Daniel Bassill, president of Cabrini Connections, a Chicago mentoring organization, argues against taking government grants. They “micromanage how you operate” and impede effective, sustainable programming, he said.
He said he once had a government grant, but one-third of the money was consumed preparing reports and attending meetings.
“People need to be looking at what works and what doesn’t work, and be innovating based on what they can see works better, to find better solutions,” Bassill said. “The bureaucracy of government makes that very difficult.”
Cabrini Connections functions with a mix of corporate, foundation and individual donations.
Curran in Tennessee knows colleagues whose nonprofits went bust when federal money ran out. But she said she would still seek the ED funds, believing she has systems in place to handle an influx of dollars. The organization’s $38,000 budget is blended with money from the local United Fund, sponsorships and fundraisers.
One diversification tactic for mentoring programs, Shapiro noted, is to seek financial support from local companies and civic organizations that have pledged to provide volunteer mentors. But while tapping local businesses is a time-tested method, the prospects are slim in some areas, such as rural and poor communities.

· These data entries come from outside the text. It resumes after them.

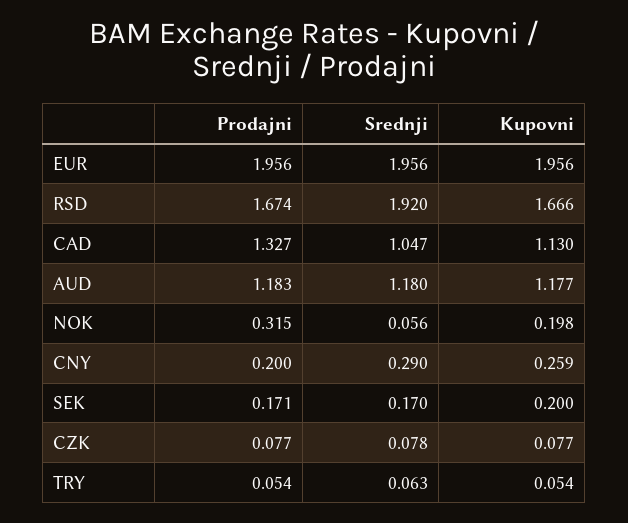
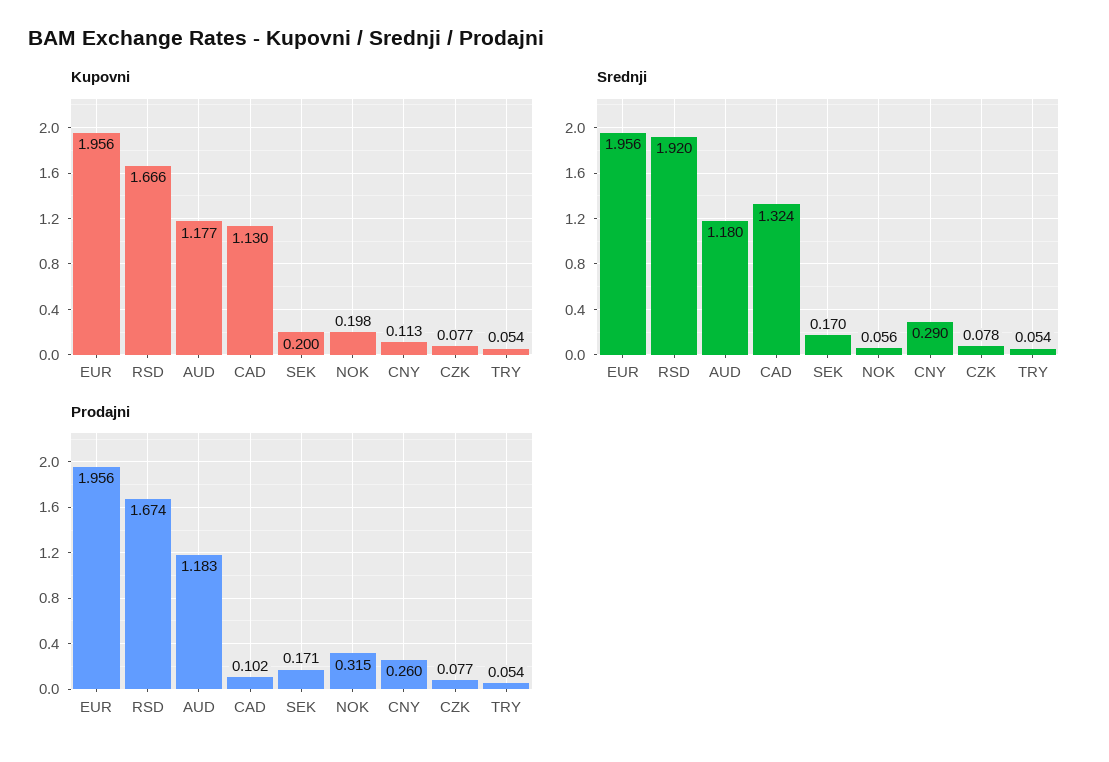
Prodajni, CAD: 1.327 -> 0.102
Srednji, CAD: 1.047 -> 1.324
Prodajni, CNY: 0.2 -> 0.26
Kupovni, CNY: 0.259 -> 0.113
Srednji, TRY: 0.063 -> 0.054

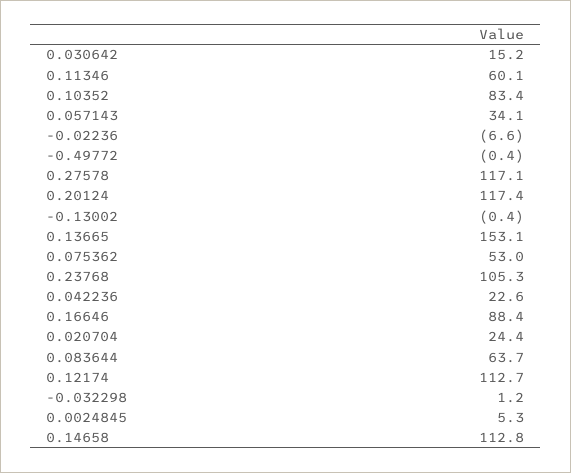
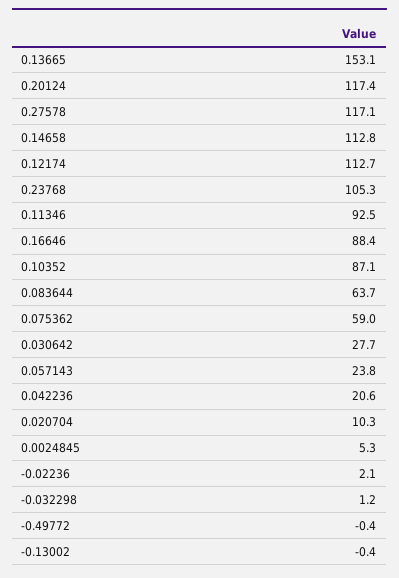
0.030642: 15.2 -> 27.7
0.11346: 60.1 -> 92.5
0.10352: 83.4 -> 87.1
0.057143: 34.1 -> 23.8
-0.02236: -6.6 -> 2.1
0.075362: 53 -> 59
0.042236: 22.6 -> 20.6
0.020704: 24.4 -> 10.3

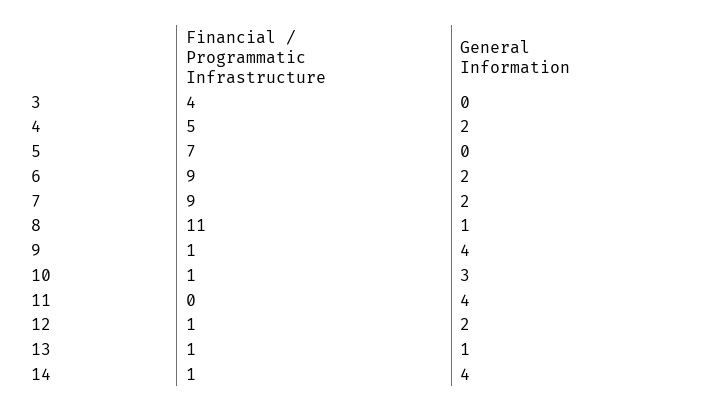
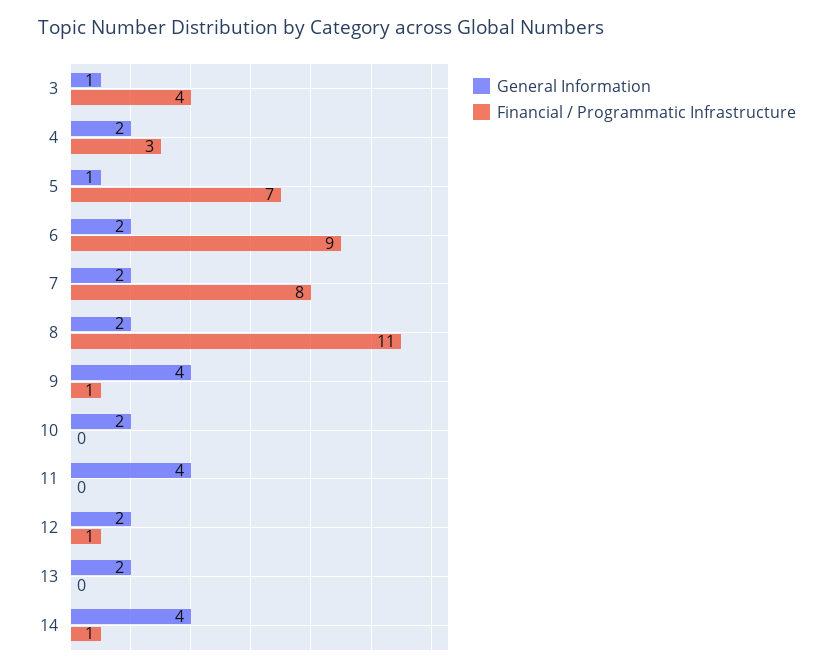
General Information, 3: 0 -> 1
Financial / Programmatic Infrastructure, 4: 5 -> 3
General Information, 5: 0 -> 1
Financial / Programmatic Infrastructure, 7: 9 -> 8
General Information, 8: 1 -> 2
Financial / Programmatic Infrastructure, 10: 1 -> 0
General Information, 10: 3 -> 2
Financial / Programmatic Infrastructure, 13: 1 -> 0
General Information, 13: 1 -> 2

“In rural Idaho, there are very few corporations, community foundations, private foundations and companies with large sums of money to give, and many organizations seeking funding,” wrote Karavedas of BEACH. “It is impossible for a small rural community to sustain a program” at the level funded by the federal grants. “Those types of dollars are just not there.”
With the No Child Left Behind law up for reauthorization, MENTOR is asking lawmakers to add a scaled matching grant component to the ED mentoring program as a way to promote sustainability.
“It’s sort of like an investment portfolio; the more diverse you are, the better,” Nussle said. She said “there are lots of places where people can go to look for this matching opportunity,” ticking off private foundations, corporate givers, individuals, and state and local governments.
MENTOR is also pushing for Congress to fully fund the mentoring program at its $50 million authorization in fiscal 2008. “We’ve seen this grant funding have enormous impact on the field in terms of funding new programs and getting more kids served through mentoring,” Nussle said.